(Point correspondence tracking data)
== Segment start ==

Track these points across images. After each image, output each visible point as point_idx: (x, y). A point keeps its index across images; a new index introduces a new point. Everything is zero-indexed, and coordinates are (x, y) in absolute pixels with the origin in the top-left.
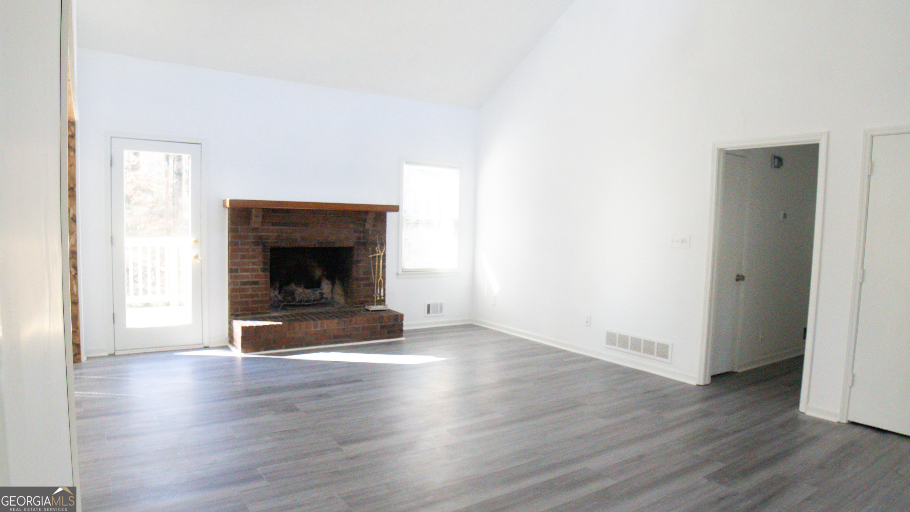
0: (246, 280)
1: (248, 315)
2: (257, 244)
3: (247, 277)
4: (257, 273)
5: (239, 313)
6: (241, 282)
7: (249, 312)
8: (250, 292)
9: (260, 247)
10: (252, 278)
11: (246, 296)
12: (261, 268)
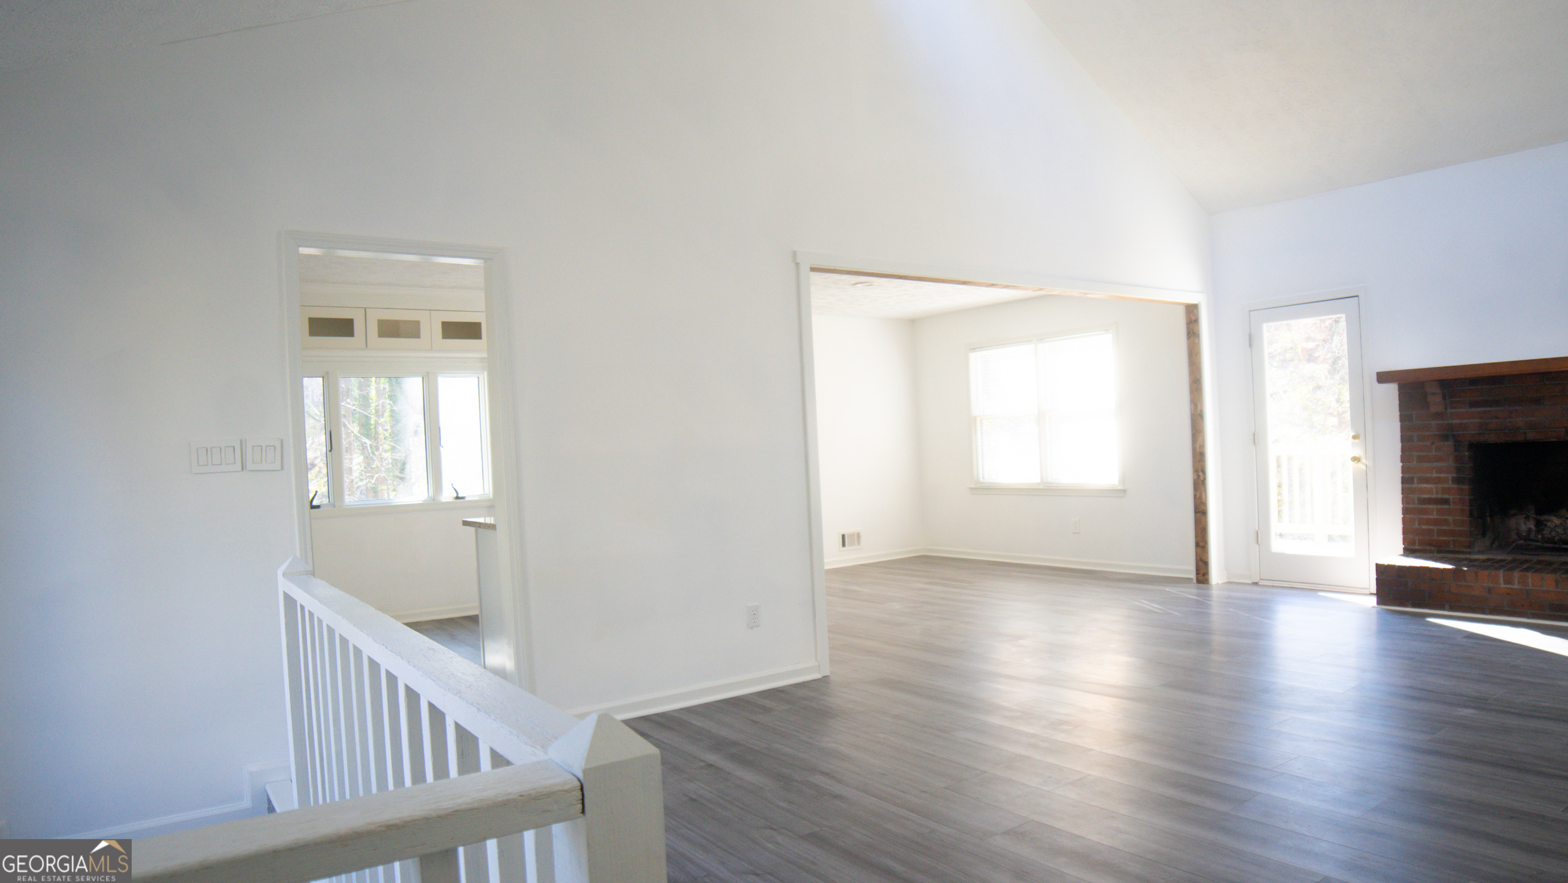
0: (1426, 496)
1: (1431, 552)
2: (1445, 438)
3: (1430, 491)
4: (1447, 486)
5: (1417, 547)
6: (1419, 499)
7: (1433, 548)
8: (1434, 516)
9: (1450, 443)
10: (1437, 493)
11: (1428, 522)
12: (1452, 477)
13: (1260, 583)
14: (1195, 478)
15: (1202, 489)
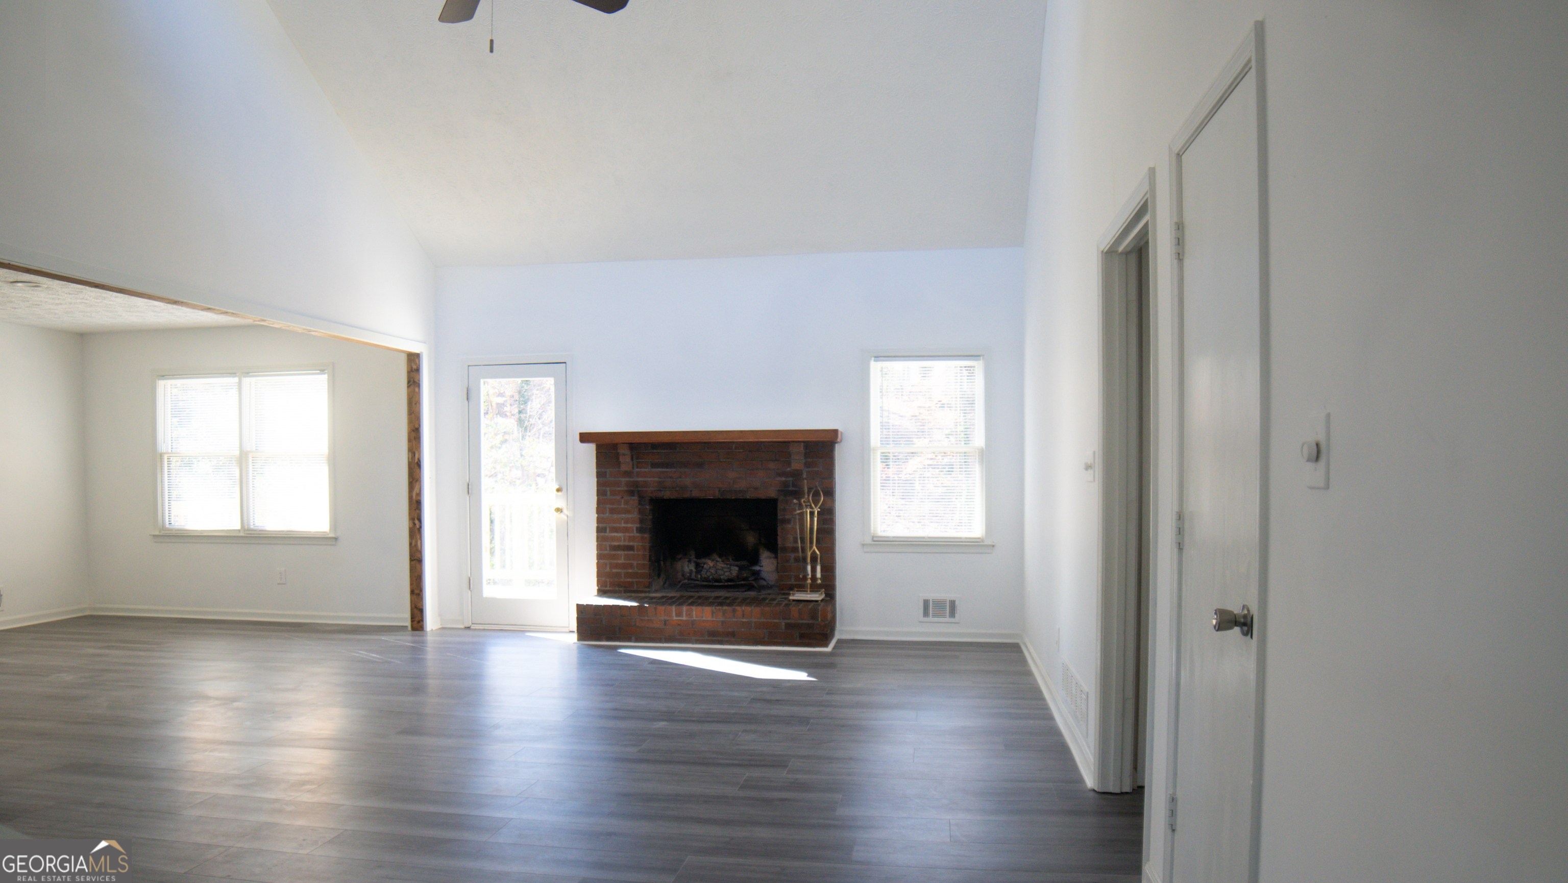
0: (616, 544)
1: (620, 592)
2: (631, 493)
3: (619, 539)
4: (632, 535)
5: (608, 588)
6: (610, 546)
7: (621, 589)
8: (621, 561)
9: (636, 498)
10: (624, 541)
11: (617, 566)
12: (637, 528)
13: (472, 628)
14: (411, 526)
15: (418, 537)
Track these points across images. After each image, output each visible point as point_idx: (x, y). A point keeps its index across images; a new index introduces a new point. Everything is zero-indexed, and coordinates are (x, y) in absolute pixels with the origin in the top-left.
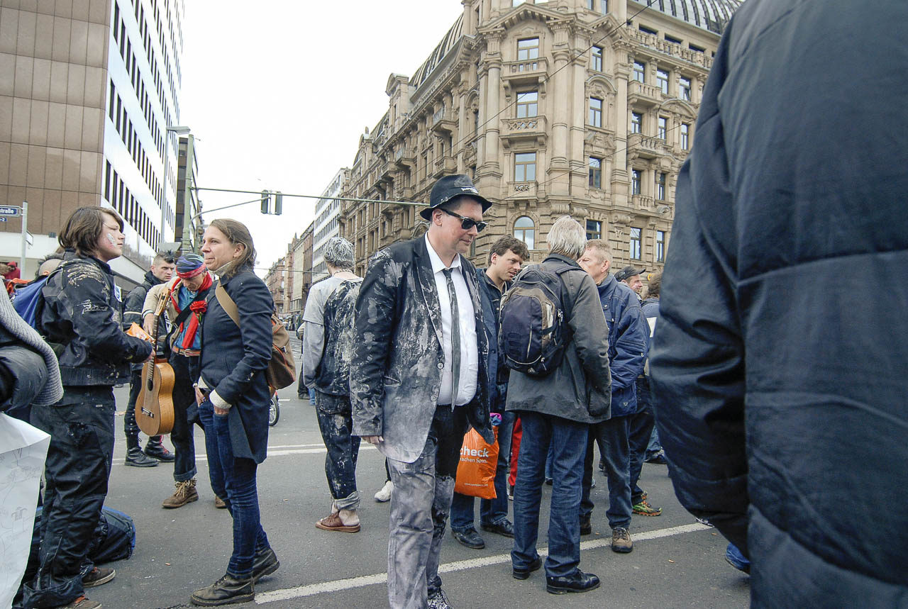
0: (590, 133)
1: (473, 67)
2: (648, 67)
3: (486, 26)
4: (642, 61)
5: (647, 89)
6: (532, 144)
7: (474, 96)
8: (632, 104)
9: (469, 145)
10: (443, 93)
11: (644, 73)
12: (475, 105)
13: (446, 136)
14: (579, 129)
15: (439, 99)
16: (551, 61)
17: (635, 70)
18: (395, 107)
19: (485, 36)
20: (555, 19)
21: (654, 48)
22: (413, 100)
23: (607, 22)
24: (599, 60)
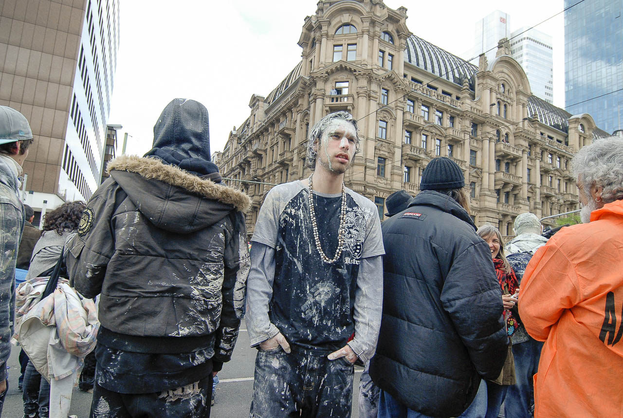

== Segment end ==

Work task: Can you render the entries above as a Markdown table with columns n and Line, one row per line, from the start of the entries through the line containing "15: (418, 537)", including that line? Leave out blank lines and the pictures.

Written answer:
| n | Line |
|---|---|
| 1 | Track these points across images. After each image, output each visible point as point_idx: (x, y). A point keeps its index across images; a new index introduces a new point. Everything is zero-indexed, and coordinates are (x, y) in absolute pixels with the origin in the top-left. |
| 2 | 0: (246, 280) |
| 3 | 1: (248, 315) |
| 4 | 2: (257, 244) |
| 5 | 3: (247, 277) |
| 6 | 4: (257, 273) |
| 7 | 5: (239, 313) |
| 8 | 6: (241, 282) |
| 9 | 7: (249, 312) |
| 10 | 8: (250, 292) |
| 11 | 9: (260, 247) |
| 12 | 10: (252, 278) |
| 13 | 11: (246, 296) |
| 14 | 12: (261, 268) |
| 15 | 0: (1426, 496) |
| 16 | 1: (1431, 552) |
| 17 | 2: (1445, 438) |
| 18 | 3: (1430, 491) |
| 19 | 4: (1447, 486) |
| 20 | 5: (1417, 547) |
| 21 | 6: (1419, 499) |
| 22 | 7: (1433, 548) |
| 23 | 8: (1434, 516) |
| 24 | 9: (1450, 443) |
| 25 | 10: (1437, 493) |
| 26 | 11: (1428, 522) |
| 27 | 12: (1452, 477) |
| 28 | 13: (1260, 583) |
| 29 | 14: (1195, 478) |
| 30 | 15: (1202, 489) |
| 31 | 0: (616, 544) |
| 32 | 1: (620, 592) |
| 33 | 2: (631, 493) |
| 34 | 3: (619, 539) |
| 35 | 4: (632, 535) |
| 36 | 5: (608, 588) |
| 37 | 6: (610, 546) |
| 38 | 7: (621, 589) |
| 39 | 8: (621, 561) |
| 40 | 9: (636, 498) |
| 41 | 10: (624, 541) |
| 42 | 11: (617, 566) |
| 43 | 12: (637, 528) |
| 44 | 13: (472, 628) |
| 45 | 14: (411, 526) |
| 46 | 15: (418, 537) |